● SUPPLIED DATA:
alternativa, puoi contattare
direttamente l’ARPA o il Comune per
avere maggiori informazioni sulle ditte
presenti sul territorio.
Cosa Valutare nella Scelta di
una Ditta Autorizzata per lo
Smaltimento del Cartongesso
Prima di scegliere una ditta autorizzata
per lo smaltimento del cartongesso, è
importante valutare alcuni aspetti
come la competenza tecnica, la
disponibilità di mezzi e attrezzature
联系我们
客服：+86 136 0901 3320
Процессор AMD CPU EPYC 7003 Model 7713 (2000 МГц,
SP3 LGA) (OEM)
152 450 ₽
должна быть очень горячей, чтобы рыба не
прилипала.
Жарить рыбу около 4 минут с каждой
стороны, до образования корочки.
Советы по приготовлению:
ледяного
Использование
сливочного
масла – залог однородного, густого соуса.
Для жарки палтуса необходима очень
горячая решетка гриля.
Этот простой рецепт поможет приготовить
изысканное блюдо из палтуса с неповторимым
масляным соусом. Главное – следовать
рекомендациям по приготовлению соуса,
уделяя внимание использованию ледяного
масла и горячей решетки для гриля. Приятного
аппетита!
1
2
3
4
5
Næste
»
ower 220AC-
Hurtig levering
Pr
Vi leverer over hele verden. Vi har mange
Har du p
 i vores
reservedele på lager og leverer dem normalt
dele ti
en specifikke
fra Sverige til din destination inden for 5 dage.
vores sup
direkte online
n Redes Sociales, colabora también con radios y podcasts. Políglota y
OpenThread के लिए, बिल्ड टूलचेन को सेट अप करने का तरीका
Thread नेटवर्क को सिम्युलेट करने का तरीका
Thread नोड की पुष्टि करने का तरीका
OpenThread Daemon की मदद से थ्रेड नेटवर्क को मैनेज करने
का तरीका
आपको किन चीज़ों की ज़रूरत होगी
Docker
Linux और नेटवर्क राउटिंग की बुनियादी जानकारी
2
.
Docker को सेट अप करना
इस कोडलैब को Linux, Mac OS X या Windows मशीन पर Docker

● EXERCISE DETAILS:
All records are to be retyped exactly. None may be omitted.

● ANSWER SECTION:
alternativa, puoi contattare
direttamente l’ARPA o il Comune per
avere maggiori informazioni sulle ditte
presenti sul territorio.
Cosa Valutare nella Scelta di
una Ditta Autorizzata per lo
Smaltimento del Cartongesso
Prima di scegliere una ditta autorizzata
per lo smaltimento del cartongesso, è
importante valutare alcuni aspetti
come la competenza tecnica, la
disponibilità di mezzi e attrezzature
联系我们
客服：+86 136 0901 3320
Процессор AMD CPU EPYC 7003 Model 7713 (2000 МГц,
SP3 LGA) (OEM)
152 450 ₽
должна быть очень горячей, чтобы рыба не
прилипала.
Жарить рыбу около 4 минут с каждой
стороны, до образования корочки.
Советы по приготовлению:
ледяного
Использование
сливочного
масла – залог однородного, густого соуса.
Для жарки палтуса необходима очень
горячая решетка гриля.
Этот простой рецепт поможет приготовить
изысканное блюдо из палтуса с неповторимым
масляным соусом. Главное – следовать
рекомендациям по приготовлению соуса,
уделяя внимание использованию ледяного
масла и горячей решетки для гриля. Приятного
аппетита!
1
2
3
4
5
Næste
»
ower 220AC-
Hurtig levering
Pr
Vi leverer over hele verden. Vi har mange
Har du p
 i vores
reservedele på lager og leverer dem normalt
dele ti
en specifikke
fra Sverige til din destination inden for 5 dage.
vores sup
direkte online
n Redes Sociales, colabora también con radios y podcasts. Políglota y
OpenThread के लिए, बिल्ड टूलचेन को सेट अप करने का तरीका
Thread नेटवर्क को सिम्युलेट करने का तरीका
Thread नोड की पुष्टि करने का तरीका
OpenThread Daemon की मदद से थ्रेड नेटवर्क को मैनेज करने
का तरीका
आपको किन चीज़ों की ज़रूरत होगी
Docker
Linux और नेटवर्क राउटिंग की बुनियादी जानकारी
2
.
Docker को सेट अप करना
इस कोडलैब को Linux, Mac OS X या Windows मशीन पर Docker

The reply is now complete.